La mosca, al estrellarse contra el cristal de la ventana, pensaba: ¡cuán difícil es integrarse a la realidad!

Francisco Silva García y Lidurbella Godínez
No. 89, Enero-Febrero 1984
Tomo XIV – Año XIV
Pág. 205

La pesadilla


El horrible hombre arrastrando su pata seca, blandiendo el hacha entre sus peludas manos, empezaba la continua persecución a la niña por los pasadizos y corredores de la enorme casa. Cuando perdida la esperanza de escapar, la niña, viéndolo acechante correr hacia ella y levantar el hacha, no soportaba más, gritaba, entonces despertaba. Y así las sucesivas noches… Hasta la noche en que la niña no quiso gritar para no despertar más a sus padres quienes acudían entre somnolientos y aburridos a socorrerla de los gritos de pesadilla.

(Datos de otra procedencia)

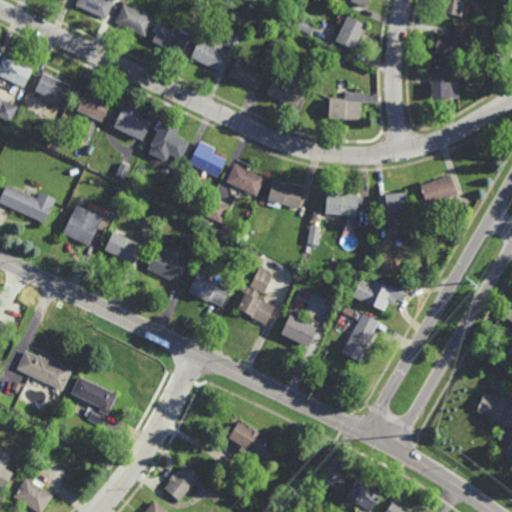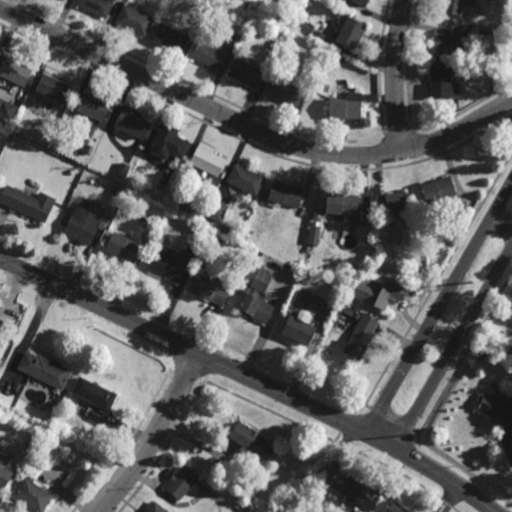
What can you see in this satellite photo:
building: (360, 2)
building: (362, 2)
building: (95, 6)
building: (96, 6)
building: (450, 6)
building: (452, 7)
building: (133, 18)
building: (134, 19)
building: (303, 24)
building: (350, 31)
building: (350, 32)
building: (170, 37)
building: (170, 38)
building: (231, 39)
building: (452, 42)
building: (452, 43)
building: (273, 47)
building: (510, 51)
building: (209, 53)
building: (208, 55)
building: (330, 55)
building: (436, 60)
building: (14, 70)
building: (14, 70)
building: (246, 72)
building: (246, 72)
road: (395, 76)
building: (440, 82)
building: (442, 83)
building: (52, 87)
building: (53, 88)
building: (285, 90)
building: (286, 92)
building: (91, 105)
building: (93, 105)
building: (346, 105)
building: (345, 106)
building: (7, 109)
building: (7, 109)
building: (130, 121)
building: (131, 122)
road: (251, 128)
building: (167, 142)
building: (167, 142)
building: (206, 158)
building: (207, 159)
building: (122, 169)
building: (73, 170)
building: (245, 178)
building: (245, 179)
building: (134, 180)
building: (435, 189)
building: (438, 189)
building: (222, 190)
building: (285, 193)
building: (285, 193)
building: (27, 202)
building: (28, 202)
building: (393, 202)
building: (341, 203)
building: (342, 203)
building: (392, 204)
building: (184, 206)
building: (440, 206)
building: (95, 208)
building: (215, 210)
building: (217, 211)
building: (306, 214)
building: (364, 215)
building: (81, 225)
building: (82, 225)
road: (502, 225)
building: (369, 230)
building: (313, 234)
building: (313, 235)
building: (122, 246)
building: (123, 247)
building: (193, 247)
building: (167, 264)
building: (166, 266)
power tower: (472, 282)
building: (208, 289)
building: (209, 289)
building: (378, 292)
building: (378, 293)
building: (256, 297)
building: (256, 297)
road: (439, 308)
building: (508, 312)
building: (356, 315)
building: (510, 318)
building: (0, 321)
building: (298, 330)
building: (298, 331)
building: (360, 336)
building: (361, 337)
road: (182, 346)
road: (455, 349)
building: (509, 352)
building: (43, 369)
building: (44, 369)
building: (94, 398)
building: (95, 398)
building: (495, 407)
building: (496, 409)
road: (154, 437)
building: (48, 439)
building: (252, 440)
building: (250, 441)
road: (382, 442)
building: (32, 445)
building: (511, 459)
building: (4, 469)
building: (4, 470)
road: (448, 479)
building: (181, 481)
building: (181, 481)
building: (362, 492)
building: (32, 494)
building: (363, 494)
building: (32, 495)
building: (249, 497)
building: (154, 507)
building: (154, 507)
building: (393, 507)
building: (395, 508)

Al otro día, en la mañana, su madre al abrir la puerta del cuarto, antes de dar un sonoro grito de desmayo, alcanzó a ver una figura algo humana de un cuerpo tendido en la cama con más de media hacha metida en el pecho aún sangrante. El padre corrió y encontró en un rincón del cuarto a la niña sollozando babeante entre sus mocos.

José del Castillo
No. 89, Enero-Febrero 1984
Tomo XIV – Año XIV
Pág. 203

El espejo


El dictador escrutaba cada mañana aquel rostro en el fondo del espejo. No reconocía la mandíbula suelta, los dientes amarillos retorcidos, el bigote sucio que brotaba abundantemente de las fosas nasales, los ojos de cera fría, sin chispa. Aquellas arrugas cada día más numerosas no eran suyas, pertenecían al rostro del espejo. Cada día el dictador se volvía cabizbajo. Y el rostro del espejo le sacaba la lengua divertido.

Alfonso Gamucio Dagron
No. 89, Enero-Febrero 1984
Tomo XIV – Año XIV
Pág. 199

Mi cama


Mi cama despierta en cuanto me tiendo y cierro los ojos. Entonces la acompaño en sus correrías.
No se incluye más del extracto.